Items from a data source

____________

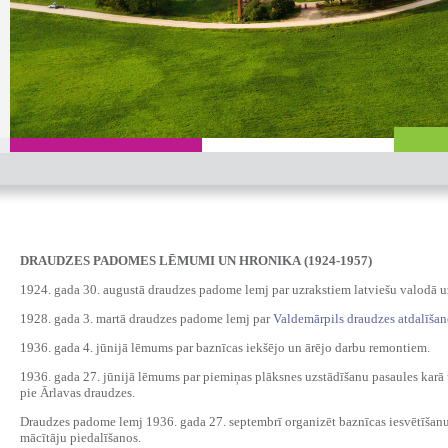
DRAUDZES PADOMES LĒMUMI UN HRONIKA
(1924-1957)
1924. gada 30. augustā draudzes padome lemj par uzrakstiem latviešu valodā uz
1928. gada 3. martā draudzes padome lemj par
Valdemārpils draudzes atdalīšan
1936. gada 4. jūnijā lēmums par baznīcas iekšējo un ārējo darbu remontiem.
1936. gada 27. jūnijā lēmums par piemiņas plāksnes uzstādīšanu pasaules karā u
pie Ārlavas draudzes.
Draudzes padome lemj 1936. gada 27. septembrī organizēt baznīcas iesvētīšanu 
mācītāju piedalīšanos.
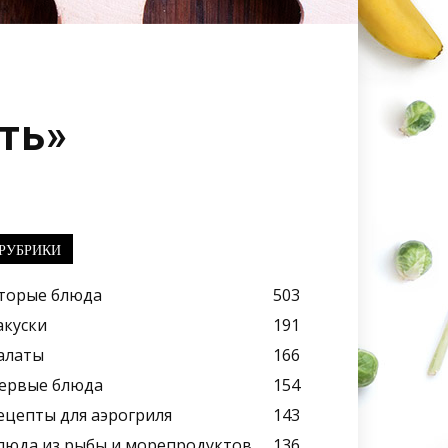
ть»
РУБРИКИ
торые блюда
503
акуски
191
алаты
166
ервые блюда
154
ецепты для аэрогриля
143
люда из рыбы и морепродуктов
136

____________

◆ **WHAT IS EXPECTED**: Transcribe the records verbatim, excluding pictures.

◆ **FINISHED EXERCISE**:
DRAUDZES PADOMES LĒMUMI UN HRONIKA
(1924-1957)
1924. gada 30. augustā draudzes padome lemj par uzrakstiem latviešu valodā uz
1928. gada 3. martā draudzes padome lemj par
Valdemārpils draudzes atdalīšan
1936. gada 4. jūnijā lēmums par baznīcas iekšējo un ārējo darbu remontiem.
1936. gada 27. jūnijā lēmums par piemiņas plāksnes uzstādīšanu pasaules karā u
pie Ārlavas draudzes.
Draudzes padome lemj 1936. gada 27. septembrī organizēt baznīcas iesvētīšanu 
mācītāju piedalīšanos.
ть»
РУБРИКИ
торые блюда
503
акуски
191
алаты
166
ервые блюда
154
ецепты для аэрогриля
143
люда из рыбы и морепродуктов
136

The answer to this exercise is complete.